Knowing where your card falls on that ladder helps you interpret comps and not over- or under-estimate value.
2. Learn how condition translates into price
In ultra-modern cards, small surface flaws, print lines, or soft corners can create a large price gap between PSA 9 and PSA 10.
If you pull or buy a card like this raw:
- Look closely at centering, edges, and surface before submitting to grading.
- Consider the cost and turnaround time of grading relative to recent PSA 10 vs. raw sale gaps.
3. Use comps as a guide, not a promise
Public sales like this Goldin auction create a trail of comps.
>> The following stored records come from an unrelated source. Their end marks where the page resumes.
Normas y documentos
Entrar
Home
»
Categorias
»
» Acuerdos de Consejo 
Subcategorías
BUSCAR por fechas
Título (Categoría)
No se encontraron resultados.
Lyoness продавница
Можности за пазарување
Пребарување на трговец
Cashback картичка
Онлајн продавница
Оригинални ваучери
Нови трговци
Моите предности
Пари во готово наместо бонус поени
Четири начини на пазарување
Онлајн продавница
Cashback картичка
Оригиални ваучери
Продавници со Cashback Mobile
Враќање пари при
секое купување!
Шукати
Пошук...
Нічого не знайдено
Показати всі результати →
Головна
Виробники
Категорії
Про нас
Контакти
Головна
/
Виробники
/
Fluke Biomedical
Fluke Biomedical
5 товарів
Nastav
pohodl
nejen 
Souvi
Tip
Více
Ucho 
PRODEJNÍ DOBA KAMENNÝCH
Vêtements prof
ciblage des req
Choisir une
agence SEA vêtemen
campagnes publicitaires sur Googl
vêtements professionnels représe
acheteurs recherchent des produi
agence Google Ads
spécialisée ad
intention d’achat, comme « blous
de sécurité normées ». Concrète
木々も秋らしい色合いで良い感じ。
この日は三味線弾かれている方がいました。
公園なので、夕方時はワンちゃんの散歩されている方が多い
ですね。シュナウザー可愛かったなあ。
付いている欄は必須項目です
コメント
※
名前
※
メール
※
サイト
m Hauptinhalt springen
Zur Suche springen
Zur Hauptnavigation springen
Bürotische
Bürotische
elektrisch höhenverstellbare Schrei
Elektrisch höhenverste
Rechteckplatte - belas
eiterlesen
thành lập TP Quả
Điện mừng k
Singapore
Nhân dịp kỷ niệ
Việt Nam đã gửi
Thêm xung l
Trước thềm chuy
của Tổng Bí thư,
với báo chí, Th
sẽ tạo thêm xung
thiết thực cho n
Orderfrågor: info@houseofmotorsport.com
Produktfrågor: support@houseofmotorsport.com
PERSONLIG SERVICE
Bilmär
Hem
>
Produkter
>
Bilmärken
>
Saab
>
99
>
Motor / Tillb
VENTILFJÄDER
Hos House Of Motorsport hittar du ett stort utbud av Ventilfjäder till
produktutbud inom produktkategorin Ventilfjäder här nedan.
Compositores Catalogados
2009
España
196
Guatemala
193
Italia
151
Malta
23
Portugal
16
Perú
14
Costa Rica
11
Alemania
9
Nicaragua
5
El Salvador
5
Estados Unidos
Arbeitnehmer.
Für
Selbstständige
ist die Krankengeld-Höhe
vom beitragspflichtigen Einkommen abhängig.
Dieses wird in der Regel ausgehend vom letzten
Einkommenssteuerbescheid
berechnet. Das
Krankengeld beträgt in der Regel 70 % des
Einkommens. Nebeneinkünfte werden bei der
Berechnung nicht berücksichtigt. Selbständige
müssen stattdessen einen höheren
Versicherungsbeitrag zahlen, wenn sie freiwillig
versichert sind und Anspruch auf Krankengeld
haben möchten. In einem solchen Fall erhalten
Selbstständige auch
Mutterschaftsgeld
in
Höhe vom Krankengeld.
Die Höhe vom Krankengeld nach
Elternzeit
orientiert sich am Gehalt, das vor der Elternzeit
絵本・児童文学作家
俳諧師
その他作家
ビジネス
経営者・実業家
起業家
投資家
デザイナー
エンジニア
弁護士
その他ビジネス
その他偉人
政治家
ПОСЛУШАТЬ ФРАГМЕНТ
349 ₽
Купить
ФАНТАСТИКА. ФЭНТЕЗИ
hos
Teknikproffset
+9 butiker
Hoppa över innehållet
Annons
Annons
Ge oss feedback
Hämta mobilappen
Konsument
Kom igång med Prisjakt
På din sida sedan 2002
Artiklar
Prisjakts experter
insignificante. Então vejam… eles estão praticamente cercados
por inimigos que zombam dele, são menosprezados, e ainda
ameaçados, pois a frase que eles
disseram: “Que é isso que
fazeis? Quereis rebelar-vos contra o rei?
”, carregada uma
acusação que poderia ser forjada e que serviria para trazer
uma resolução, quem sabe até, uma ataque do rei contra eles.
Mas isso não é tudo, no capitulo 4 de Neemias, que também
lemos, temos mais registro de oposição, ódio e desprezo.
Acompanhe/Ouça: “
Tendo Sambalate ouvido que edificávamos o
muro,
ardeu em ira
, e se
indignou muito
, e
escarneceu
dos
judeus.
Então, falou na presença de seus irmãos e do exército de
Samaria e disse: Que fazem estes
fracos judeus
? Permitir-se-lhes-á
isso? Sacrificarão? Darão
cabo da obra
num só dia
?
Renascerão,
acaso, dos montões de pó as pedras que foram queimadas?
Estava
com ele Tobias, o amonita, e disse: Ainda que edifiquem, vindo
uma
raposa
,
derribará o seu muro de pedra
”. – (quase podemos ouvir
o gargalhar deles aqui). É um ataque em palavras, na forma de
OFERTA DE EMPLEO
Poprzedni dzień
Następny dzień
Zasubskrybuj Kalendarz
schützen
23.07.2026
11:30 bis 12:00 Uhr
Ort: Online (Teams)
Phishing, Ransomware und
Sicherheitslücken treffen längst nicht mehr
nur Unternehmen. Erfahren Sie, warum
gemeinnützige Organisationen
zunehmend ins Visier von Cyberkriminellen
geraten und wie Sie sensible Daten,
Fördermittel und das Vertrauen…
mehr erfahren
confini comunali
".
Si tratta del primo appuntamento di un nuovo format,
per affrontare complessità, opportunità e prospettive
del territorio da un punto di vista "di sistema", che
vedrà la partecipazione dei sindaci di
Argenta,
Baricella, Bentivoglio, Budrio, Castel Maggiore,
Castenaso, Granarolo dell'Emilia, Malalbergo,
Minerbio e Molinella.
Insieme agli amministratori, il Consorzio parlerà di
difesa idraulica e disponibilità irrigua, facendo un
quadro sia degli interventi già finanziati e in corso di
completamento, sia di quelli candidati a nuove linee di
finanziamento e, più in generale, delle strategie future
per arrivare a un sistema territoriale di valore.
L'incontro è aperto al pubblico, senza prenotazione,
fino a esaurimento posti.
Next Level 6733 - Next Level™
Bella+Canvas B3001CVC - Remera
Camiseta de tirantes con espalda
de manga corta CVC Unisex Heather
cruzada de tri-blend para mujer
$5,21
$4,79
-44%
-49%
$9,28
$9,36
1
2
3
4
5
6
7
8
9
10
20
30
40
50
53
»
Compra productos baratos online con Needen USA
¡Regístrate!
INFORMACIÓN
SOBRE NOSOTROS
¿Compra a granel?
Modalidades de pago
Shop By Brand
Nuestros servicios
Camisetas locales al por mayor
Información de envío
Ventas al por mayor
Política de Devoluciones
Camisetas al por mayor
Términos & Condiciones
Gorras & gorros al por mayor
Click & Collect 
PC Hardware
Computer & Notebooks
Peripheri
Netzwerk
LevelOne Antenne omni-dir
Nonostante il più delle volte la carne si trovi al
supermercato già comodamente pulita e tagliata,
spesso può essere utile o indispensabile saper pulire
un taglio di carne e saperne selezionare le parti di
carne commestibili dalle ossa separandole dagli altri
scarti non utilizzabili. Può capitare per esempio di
They are data points, not guarantees.
- Market interest can shift with player performance, injuries, team changes, and broader hobby sentiment.
- Supply can increase as more copies are graded and listed, especially in the months following a product’s release.
A single strong result is useful, but it is most informative when viewed alongside multiple other sales over time.
Final thoughts
The sale of the 2025-26 Topps Chrome Autograph Issue Rookies Gold Refractor #TAIR-CF Cooper Flagg Signed Rookie Card (#18/50) – PSA GEM MT 10 for $12,444 at Goldin on April 24, 2026 is a noteworthy early marker for Flagg’s high-end rookie autograph market.
It confirms that:
- Collectors are already treating Cooper Flagg’s premium, low-serial Chrome autographs as serious centerpieces.
- Color, numbering, and a top PSA grade all combine to create a meaningful premium in ultra-modern basketball.
- Even while the broader checklist and future performance story are still taking shape, the hobby is willing to assign significant value to his earliest top-tier issues.
For newcomers and returning collectors, watching cards like this can help you learn how modern prospects are valued – and how brand, parallel, and grade all interact in today’s basketball card market.